CulturaLado B

La metamorfosis, por Kafka 53

Gregorio se asustó tanto del repentino ruido producido detrás de él,
que las patitas se le doblaron. Era la hermana quien se había apresurado
tanto. Había permanecido en pie allí y había esperado, con ligereza
había saltado hacia delante, Gregorio ni siquiera la había oído venir, y
gritó un «¡Por fin!» a los padres mientras echaba la llave.

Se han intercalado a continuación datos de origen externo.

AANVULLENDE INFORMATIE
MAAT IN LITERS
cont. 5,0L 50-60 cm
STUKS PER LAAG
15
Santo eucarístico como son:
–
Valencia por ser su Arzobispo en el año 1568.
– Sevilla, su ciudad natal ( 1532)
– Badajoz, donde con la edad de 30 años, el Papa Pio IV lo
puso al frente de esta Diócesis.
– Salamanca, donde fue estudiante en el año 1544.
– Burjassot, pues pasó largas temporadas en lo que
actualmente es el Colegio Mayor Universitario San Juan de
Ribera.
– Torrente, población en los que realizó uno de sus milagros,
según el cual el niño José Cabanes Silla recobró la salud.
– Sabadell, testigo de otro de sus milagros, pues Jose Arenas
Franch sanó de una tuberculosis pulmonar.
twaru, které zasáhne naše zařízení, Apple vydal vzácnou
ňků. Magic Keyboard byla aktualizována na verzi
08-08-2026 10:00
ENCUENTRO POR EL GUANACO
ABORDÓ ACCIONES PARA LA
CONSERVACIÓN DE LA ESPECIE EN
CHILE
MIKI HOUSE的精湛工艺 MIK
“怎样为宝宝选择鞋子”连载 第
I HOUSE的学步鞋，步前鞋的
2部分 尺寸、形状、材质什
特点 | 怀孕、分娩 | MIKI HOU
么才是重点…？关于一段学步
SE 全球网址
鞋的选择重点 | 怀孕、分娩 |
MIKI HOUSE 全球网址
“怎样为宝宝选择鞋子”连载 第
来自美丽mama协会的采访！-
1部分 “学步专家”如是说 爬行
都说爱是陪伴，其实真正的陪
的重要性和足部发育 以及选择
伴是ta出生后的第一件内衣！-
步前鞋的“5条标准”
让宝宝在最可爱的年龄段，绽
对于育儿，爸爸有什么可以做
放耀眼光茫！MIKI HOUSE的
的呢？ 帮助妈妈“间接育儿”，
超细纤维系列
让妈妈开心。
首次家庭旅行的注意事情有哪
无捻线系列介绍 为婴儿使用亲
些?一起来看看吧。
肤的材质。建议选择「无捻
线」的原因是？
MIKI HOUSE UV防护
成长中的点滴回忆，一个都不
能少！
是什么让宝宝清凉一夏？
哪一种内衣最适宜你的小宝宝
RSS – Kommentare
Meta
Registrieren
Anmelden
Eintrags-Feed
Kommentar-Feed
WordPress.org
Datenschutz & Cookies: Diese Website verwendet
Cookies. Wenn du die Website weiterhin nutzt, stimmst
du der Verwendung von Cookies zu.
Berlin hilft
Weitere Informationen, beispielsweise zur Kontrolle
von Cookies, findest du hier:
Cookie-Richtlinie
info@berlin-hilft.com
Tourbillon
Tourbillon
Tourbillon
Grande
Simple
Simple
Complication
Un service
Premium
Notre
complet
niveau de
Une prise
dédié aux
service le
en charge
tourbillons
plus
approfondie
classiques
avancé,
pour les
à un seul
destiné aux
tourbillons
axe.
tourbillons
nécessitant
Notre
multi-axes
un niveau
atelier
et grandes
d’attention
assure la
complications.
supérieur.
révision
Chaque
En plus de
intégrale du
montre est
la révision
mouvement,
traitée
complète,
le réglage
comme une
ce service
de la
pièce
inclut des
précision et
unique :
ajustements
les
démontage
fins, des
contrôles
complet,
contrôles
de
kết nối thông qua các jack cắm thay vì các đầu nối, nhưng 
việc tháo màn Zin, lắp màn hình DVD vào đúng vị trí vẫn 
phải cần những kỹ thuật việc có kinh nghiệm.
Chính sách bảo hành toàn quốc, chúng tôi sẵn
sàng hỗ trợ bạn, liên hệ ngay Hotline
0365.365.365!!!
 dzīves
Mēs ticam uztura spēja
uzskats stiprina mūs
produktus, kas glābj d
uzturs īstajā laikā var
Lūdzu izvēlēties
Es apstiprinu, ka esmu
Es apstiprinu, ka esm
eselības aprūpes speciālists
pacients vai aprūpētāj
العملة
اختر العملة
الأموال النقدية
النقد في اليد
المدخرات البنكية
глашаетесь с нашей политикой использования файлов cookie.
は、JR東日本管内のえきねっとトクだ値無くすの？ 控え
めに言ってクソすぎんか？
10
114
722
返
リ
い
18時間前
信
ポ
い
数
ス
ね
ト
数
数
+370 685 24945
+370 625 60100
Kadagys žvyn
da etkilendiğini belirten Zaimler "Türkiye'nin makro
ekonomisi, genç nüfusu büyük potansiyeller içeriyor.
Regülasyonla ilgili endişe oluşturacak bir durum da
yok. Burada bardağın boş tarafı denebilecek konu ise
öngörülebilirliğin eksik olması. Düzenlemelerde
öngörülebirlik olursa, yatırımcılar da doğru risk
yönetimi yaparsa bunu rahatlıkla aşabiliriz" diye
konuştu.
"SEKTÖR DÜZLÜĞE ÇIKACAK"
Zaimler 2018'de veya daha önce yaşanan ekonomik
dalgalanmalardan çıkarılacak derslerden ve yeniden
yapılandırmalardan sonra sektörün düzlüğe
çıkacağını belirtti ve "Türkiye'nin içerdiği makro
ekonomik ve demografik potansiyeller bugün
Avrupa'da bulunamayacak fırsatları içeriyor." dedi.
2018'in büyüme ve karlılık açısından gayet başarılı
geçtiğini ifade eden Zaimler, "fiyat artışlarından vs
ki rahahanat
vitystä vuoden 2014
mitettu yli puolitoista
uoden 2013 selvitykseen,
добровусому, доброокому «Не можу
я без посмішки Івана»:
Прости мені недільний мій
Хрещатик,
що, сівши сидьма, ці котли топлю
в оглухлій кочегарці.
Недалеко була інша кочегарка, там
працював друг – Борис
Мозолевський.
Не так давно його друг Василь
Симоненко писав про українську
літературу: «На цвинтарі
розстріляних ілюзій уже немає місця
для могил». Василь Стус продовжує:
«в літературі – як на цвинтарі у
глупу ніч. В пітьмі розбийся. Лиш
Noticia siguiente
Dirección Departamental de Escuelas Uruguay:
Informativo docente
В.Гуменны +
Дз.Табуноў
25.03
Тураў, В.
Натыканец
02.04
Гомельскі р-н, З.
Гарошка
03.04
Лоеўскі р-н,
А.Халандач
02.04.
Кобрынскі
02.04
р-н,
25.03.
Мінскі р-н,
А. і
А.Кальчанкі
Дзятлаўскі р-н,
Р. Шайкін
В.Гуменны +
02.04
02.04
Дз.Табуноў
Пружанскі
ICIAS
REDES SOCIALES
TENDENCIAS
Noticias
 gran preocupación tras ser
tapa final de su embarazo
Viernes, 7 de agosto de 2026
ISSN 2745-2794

«¿Y ahora?», se preguntó Gregorio, y miró a su alrededor en la
oscuridad.
Pronto descubrió que ya no se podía mover. No se extrañó por ello, más
bien le parecía antinatural que, hasta ahora, hubiera podido moverse
con estas patitas. Por lo demás, se sentía relativamente a gusto. Bien es
verdad que le dolía todo el cuerpo, pero le parecía como si los dolores
se hiciesen más y más débiles y, al final, desapareciesen por completo.
Apenas sentía ya la manzana podrida de su espalda y la infección que
producía a su alrededor, cubiertas ambas por un suave polvo. Pensaba
en su familia con cariño y emoción, su opinión de que tenía que
desaparecer era, si cabe, aún más decidida que la de su hermana. En
este estado de apacible y letárgica meditación permaneció hasta que el
reloj de la torre dio las tres de la madrugada. Vivió todavía el comienzo
del amanecer detrás de los cristales. A continuación, contra su
voluntad, su cabeza se desplomó sobre el suelo y sus orificios nasales
exhalaron el último suspiro.
Cuando, por la mañana temprano, llegó la asistenta -de pura fuerza y
prisa daba tales portazos que, aunque repetidas veces se le había
pedido que procurase evitarlo, desde el momento de su llegada era ya
imposible concebir el sueño en toda la casa- en su acostumbrada y
breve visita a Gregorio nada le llamó al principio la atención. Pensaba
que estaba allí tumbado tan inmóvil a propósito y se hacía el ofendido,
le creía capaz de tener todo el entendimiento posible. Como tenía por
casualidad la larga escoba en la mano, intentó con ella hacer cosquillas
a Gregorio desde la puerta. Al no conseguir nada con ello, se enfadó, y
pinchó a Gregorio ligeramente, y sólo cuando, sin que él opusiese
resistencia, le había movido de su sitio, le prestó atención. Cuando se
dio cuenta de las verdaderas circunstancias abrió mucho los ojos, silbó
para sus adentros, pero no se entretuvo mucho tiempo, sino que abrió
de par en par las puertas del dormitorio y exclamó en voz alta hacia la
oscuridad.
-¡Fíjense, ha reventado, ahí está, ha reventado del todo!